Orally administered lancemaside A isolated from Codonopsis lanceolata Trautv. (Campanulaceae) showed anti-inflammatory effects in vivo and produced 3 metabolites by the incubation with human intestinal microflora in vitro [1, 2]. Among lancemaside A and its 3 metabolites, echinocystic acid most potently suppressed the production of the pro-inflammatory cytokines, TNF-α and IL-1β, as well as of the activation of their transcription factor NF-κB in LPS-stimulated alveola macrophages. Echinocystic acid also down-regulated the production of inflammatory markers, including inducible nitric oxide synthase and cyclooxygenase-2, as well as the inflammatory mediators, nitric oxide and prostaglandin E2 in LPS-stimulated macrophages. Echinocystic acid also inhibited the activation of IL-1 receptor-associated kinase, the phosphorylation of IKK-β and IκB-α, the nuclear translocation of NF-κB. Furthermore, echinocystic acid potently inhibited the interaction between LPS and TLR4. Echinocystic acid suppressed LPS-induced acute-lung injury in mice, as well as the expression of pro-inflammatory cytokines such as IL-1β and TNF-α, and the activation of their transcription factor, NF-κB. When lancemaside A was orally administered for mice, its metabolite echinocystic acid alone was detected in the blood. Based on these findings, echinocystic acid may express anti-inflammatory effects by inhibiting the binding of LPS to TLR4 on alveola macrophages in vitro and in vivo.

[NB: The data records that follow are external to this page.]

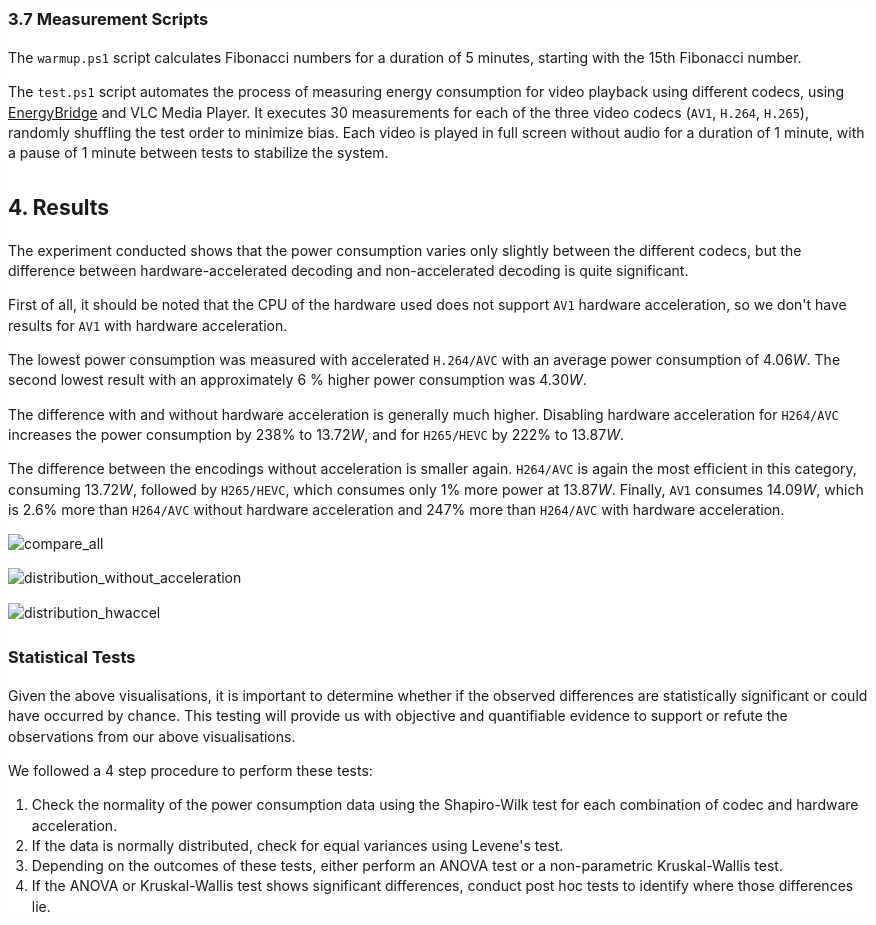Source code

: 
### 3.7 Measurement Scripts
The `warmup.ps1` script calculates Fibonacci numbers for a duration of 5 minutes, starting with the 15th Fibonacci number.

The `test.ps1` script automates the process of measuring energy consumption for video playback using different codecs, using [EnergyBridge](https://github.com/tdurieux/EnergiBridge) and VLC Media Player. It executes 30 measurements for each of the three video codecs (`AV1`, `H.264`, `H.265`), randomly shuffling the test order to minimize bias. Each video is played in full screen without audio for a duration of 1 minute, with a pause of 1 minute between tests to stabilize the system.


## 4. Results
The experiment conducted shows that the power consumption varies only slightly between the different codecs, but the difference between hardware-accelerated decoding and non-accelerated decoding is quite significant.

First of all, it should be noted that the CPU of the hardware used does not support `AV1` hardware acceleration, so we don't have results for `AV1` with hardware acceleration.

The lowest power consumption was measured with accelerated `H.264/AVC` with an average power consumption of $4.06 W$. The second lowest result with an approximately 6 % higher power consumption was $4.30 W$.

The difference with and without hardware acceleration is generally much higher. Disabling hardware acceleration for `H264/AVC` increases the power consumption by 238% to $13.72 W$, and for `H265/HEVC` by 222% to $13.87 W$.

The difference between the encodings without acceleration is smaller again. `H264/AVC` is again the most efficient in this category, consuming $13.72 W$, followed by `H265/HEVC`, which consumes only 1% more power at $13.87 W$. Finally, `AV1` consumes $14.09 W$, which is 2.6% more than `H264/AVC` without hardware acceleration and 247% more than `H264/AVC` with hardware acceleration.

![compare_all](https://hackmd.io/_uploads/HJXLe5Jap.svg)

![distribution_without_acceleration](https://hackmd.io/_uploads/rkUOl9yT6.svg)

![distribution_hwaccel](https://hackmd.io/_uploads/ByTKx91p6.svg)

### Statistical Tests

Given the above visualisations, it is important to determine whether if the observed differences are statistically significant or could have occurred by chance. This testing will provide us with objective and quantifiable evidence to support or refute the observations from our above visualisations. 

We followed a 4 step procedure to perform these tests:

1. Check the normality of the power consumption data using the Shapiro-Wilk test for each combination of codec and hardware acceleration.
2. If the data is normally distributed, check for equal variances using Levene's test.
3. Depending on the outcomes of these tests, either perform an ANOVA test or a non-parametric Kruskal-Wallis test.
4. If the ANOVA or Kruskal-Wallis test shows significant differences, conduct post hoc tests to identify where those differences lie.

Acknowledgement: This study was supported by a grant from World Class University Program through the National Research Foundation of Korea funded by the Ministry of Education, Science and Technology (R33–2008–000–10018–0).

References: 1. Joh EH et al. (2010) Int J Colorectal Dis 25: 545–551.

2. Joh EH et al. (2010)J Chromatogr B Analyt Technol Biomed Life Sci 878: 1875–1880.